> **Instructions to follow**: If a record below holds a picture, drop the picture and copy everything else exactly.
=== Begin Enclosure ===
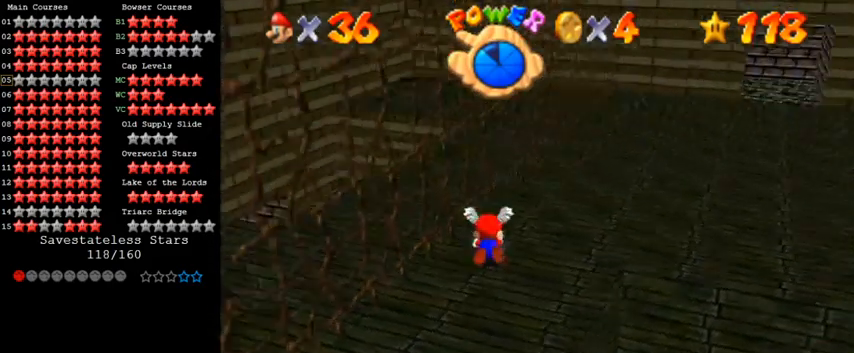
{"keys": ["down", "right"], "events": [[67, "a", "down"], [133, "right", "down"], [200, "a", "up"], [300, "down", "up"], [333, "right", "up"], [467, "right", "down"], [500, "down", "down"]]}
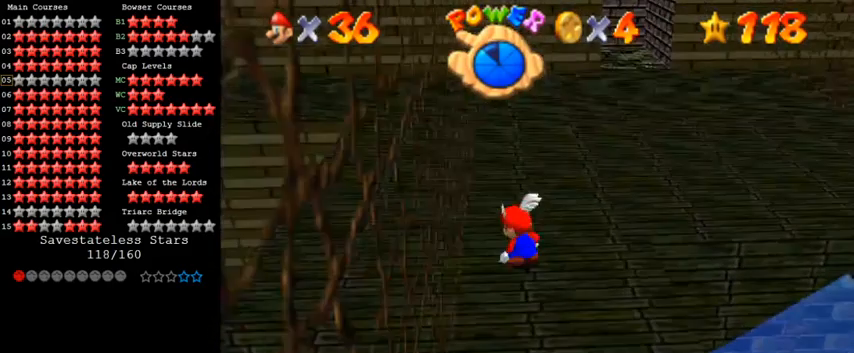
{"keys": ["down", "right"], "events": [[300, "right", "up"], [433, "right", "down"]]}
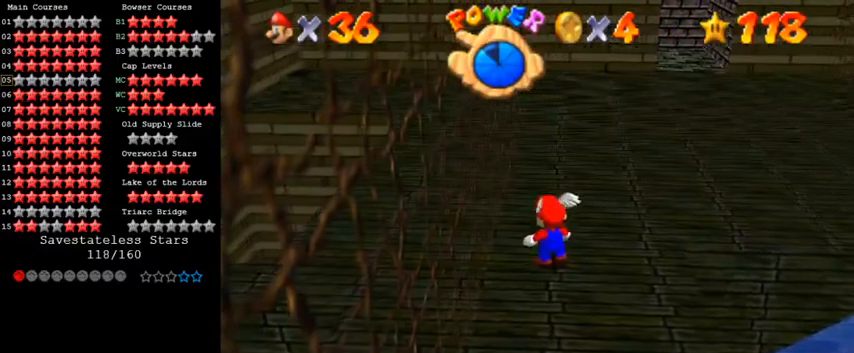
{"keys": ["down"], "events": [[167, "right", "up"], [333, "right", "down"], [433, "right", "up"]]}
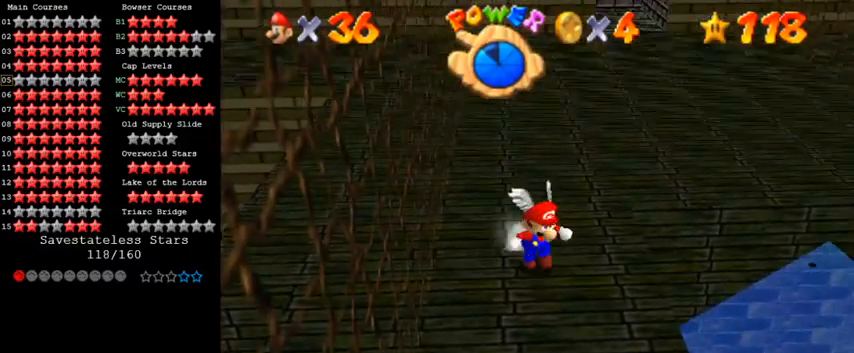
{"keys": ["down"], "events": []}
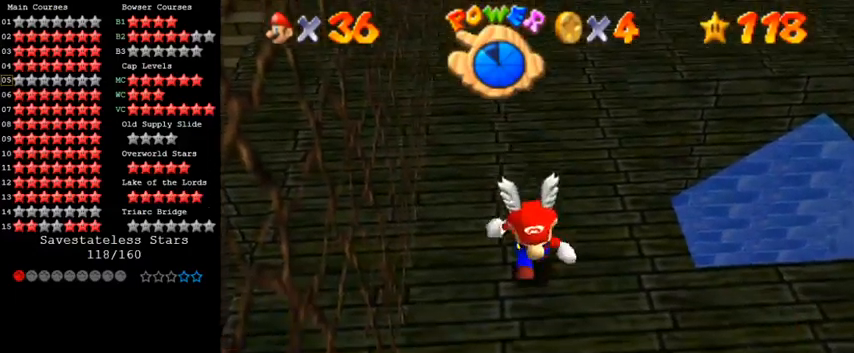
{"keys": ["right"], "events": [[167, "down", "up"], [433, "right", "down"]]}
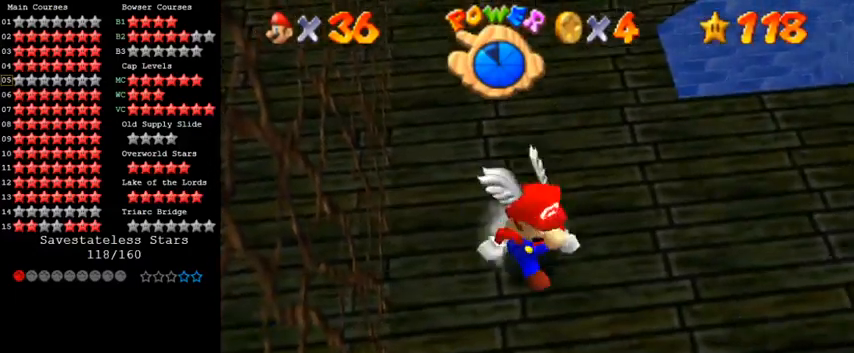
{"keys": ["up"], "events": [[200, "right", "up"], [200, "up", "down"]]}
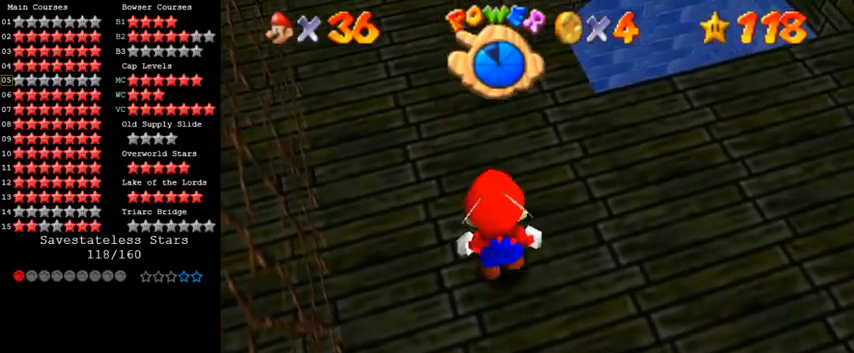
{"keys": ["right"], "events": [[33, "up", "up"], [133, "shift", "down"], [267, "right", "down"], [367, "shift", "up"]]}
=== End Enclosure ===
> **Exercise result**:
{"keys": ["down", "right"], "events": [[67, "a", "down"], [133, "right", "down"], [200, "a", "up"], [300, "down", "up"], [333, "right", "up"], [467, "right", "down"], [500, "down", "down"]]}
{"keys": ["down", "right"], "events": [[300, "right", "up"], [433, "right", "down"]]}
{"keys": ["down"], "events": [[167, "right", "up"], [333, "right", "down"], [433, "right", "up"]]}
{"keys": ["down"], "events": []}
{"keys": ["right"], "events": [[167, "down", "up"], [433, "right", "down"]]}
{"keys": ["up"], "events": [[200, "right", "up"], [200, "up", "down"]]}
{"keys": ["right"], "events": [[33, "up", "up"], [133, "shift", "down"], [267, "right", "down"], [367, "shift", "up"]]}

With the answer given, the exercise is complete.